«старой» России и «новой», который он дерзко сравнил с антагонизмом в царской семье. Ни произвола при выборе Петром «места сего», болота, для строительства новой столицы, так и оставшегося Божьим наказанием для всех ее обитателей: вот уж воистину «строитель чудотворный» (как, впрочем, не смел злословить императора этот даже не камер-юнкер). Ни августейшего братца, сказать о котором при описании его беспомощного состояния, что он «со славой правил», можно, только чтобы над ним посмеяться – и при этом, ясное дело, уколоть преемника… Ладно, и мы посмеемся, и мы уколем – на днях, когда произведем этого пожилого сочинителя и любовника в камер-юнкеры вместе с мальчишками.
Вероятно, задевало венценосного читателя и еще что-то, в чем он, однако, не мог дать себе ясный отчет. Этот неудачник, этот неприятный Евгений, его подданный, тоже кого-то напоминал… Николай не читал «Езерского», но о «Моей родословной» мог знать от Бенкендорфа. В «Моей родословной» – «водились Пушкины с царями» и «когда Романовых на царство / Звал в грамоте своей народ, / Мы к оной руку приложили». В «Езерском» предки Евгения «и в войске и в совете, / На воеводстве и в ответе / Служили князям и царям», и когда «приял Романов свой венец… / Тогда Езерские явились / В великой силе при дворе». Но даже без промежуточного героя «Езерского» Пушкин производил Евгения, оставленного в «Медном всаднике» без «прозванья»,
Хотя в минувши времена
Оно, быть может, и блистало
И под пером Карамзина
В родных преданьях прозвучало, –
производил самым этим небрежным «хотя» – из тех же древних родов, что и его собственный, о котором он с вызывающей бестактностью свидетельствовал, что его, поэта, предок ставил на царство менее родовитого предка Николая.
В той же «Моей родословной» Пушкин в неподобающе легкомысленном тоне и опять-таки с открытым выпадом против царя, царя вообще, вспомнил, что
С Петром мой пращур не поладил
И был за то повешен им.
Его пример будь нам наукой:
Не любит споров властелин.
(В «Езерском», дойдя до этого места и написав «При императоре Петре», он оборвал рассказ многоточием, возможно имея в виду, что то, как обошелся с пращуром Евгения Петр, он покажет в «Медном всаднике», перенеся казнь на самого Евгения.)
Словом, для человека, который знал о Пушкине немало и личного, и его взгляды, и манеру письма, преподносящую важнейшие вещи не в лоб, а под таким углом и с той прикровенностью, при которых эти вещи воспринимаются гораздо значительнее, чем поданные в лоб, Евгений был, конечно, не alter ego Пушкина, но и не мог быть от него вполне отделён. В своем безумии похожий на Неву, он в своей недосягаемости для чьей бы то ни было власти походил на поэта. Он грозил царю, как бунтующие волны, а поэт… Да вот же:
…Мрачный вал
Плескал на пристань, ропща пени
И бьясь о гладкие ступени,
Как челобитчик у дверей
Ему не внемлющих судей.

▸ **ЦЕЛЬ ЗАДАНИЯ 1**:
Ответьте по фрагменту на три вопроса:
(a) Какое произведение, по словам автора, Николай не читал?
(b) Что, согласно строкам из «Моей родословной», случилось с пращуром поэта, который не поладил с Петром?
(c) На каких словах Пушкин оборвал рассказ в «Езерском» многоточием?
▸ **ЦЕЛЬ ЗАДАНИЯ 2**: Перескажите в виде краткого списка абзац фрагмента, начинающийся словами «В «Езерском», дойдя до этого места», сохранив его основные факты.
Записи далее являются самостоятельным материалом и к фрагменту не относятся.

▸ **ВЫДЕРЖКИ ИЗ ДАННЫХ**:
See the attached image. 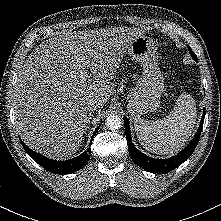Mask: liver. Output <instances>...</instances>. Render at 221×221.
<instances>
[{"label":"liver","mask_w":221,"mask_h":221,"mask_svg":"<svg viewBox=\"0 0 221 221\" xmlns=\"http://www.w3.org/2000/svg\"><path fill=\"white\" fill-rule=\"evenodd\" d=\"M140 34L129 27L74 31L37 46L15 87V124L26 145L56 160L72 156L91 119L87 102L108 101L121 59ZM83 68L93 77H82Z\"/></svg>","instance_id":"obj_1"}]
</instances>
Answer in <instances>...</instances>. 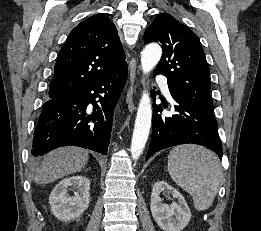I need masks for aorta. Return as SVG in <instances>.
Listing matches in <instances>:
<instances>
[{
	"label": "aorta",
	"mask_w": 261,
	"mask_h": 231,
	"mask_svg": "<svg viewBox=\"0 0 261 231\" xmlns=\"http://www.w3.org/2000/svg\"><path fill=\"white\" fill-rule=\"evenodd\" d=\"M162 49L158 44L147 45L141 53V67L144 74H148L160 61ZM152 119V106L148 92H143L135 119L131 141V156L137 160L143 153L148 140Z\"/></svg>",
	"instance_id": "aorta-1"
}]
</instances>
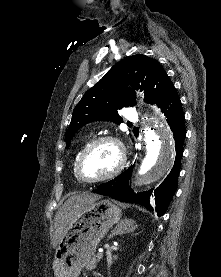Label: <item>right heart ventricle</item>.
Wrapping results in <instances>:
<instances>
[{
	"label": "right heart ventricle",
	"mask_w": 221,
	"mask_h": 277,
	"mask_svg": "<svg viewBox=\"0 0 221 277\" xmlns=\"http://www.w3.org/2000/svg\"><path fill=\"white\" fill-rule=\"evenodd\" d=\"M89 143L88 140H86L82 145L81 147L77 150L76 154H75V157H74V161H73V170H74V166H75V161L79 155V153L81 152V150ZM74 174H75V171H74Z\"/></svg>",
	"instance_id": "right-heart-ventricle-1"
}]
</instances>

▸ **ПОЛНЫЙ ОТВЕТ 1**:
(a) «Езерского».
(b) Он был повешен Петром.
(c) На словах «При императоре Петре».

▸ **ПОЛНЫЙ ОТВЕТ 2**:
- В «Езерском» Пушкин дошёл до этого места и написал «При императоре Петре».
- Затем он оборвал рассказ многоточием.
- Возможно, он имел в виду, что покажет в «Медном всаднике», как Пётр обошёлся с пращуром Евгения.
- В этом случае казнь переносится на самого Евгения.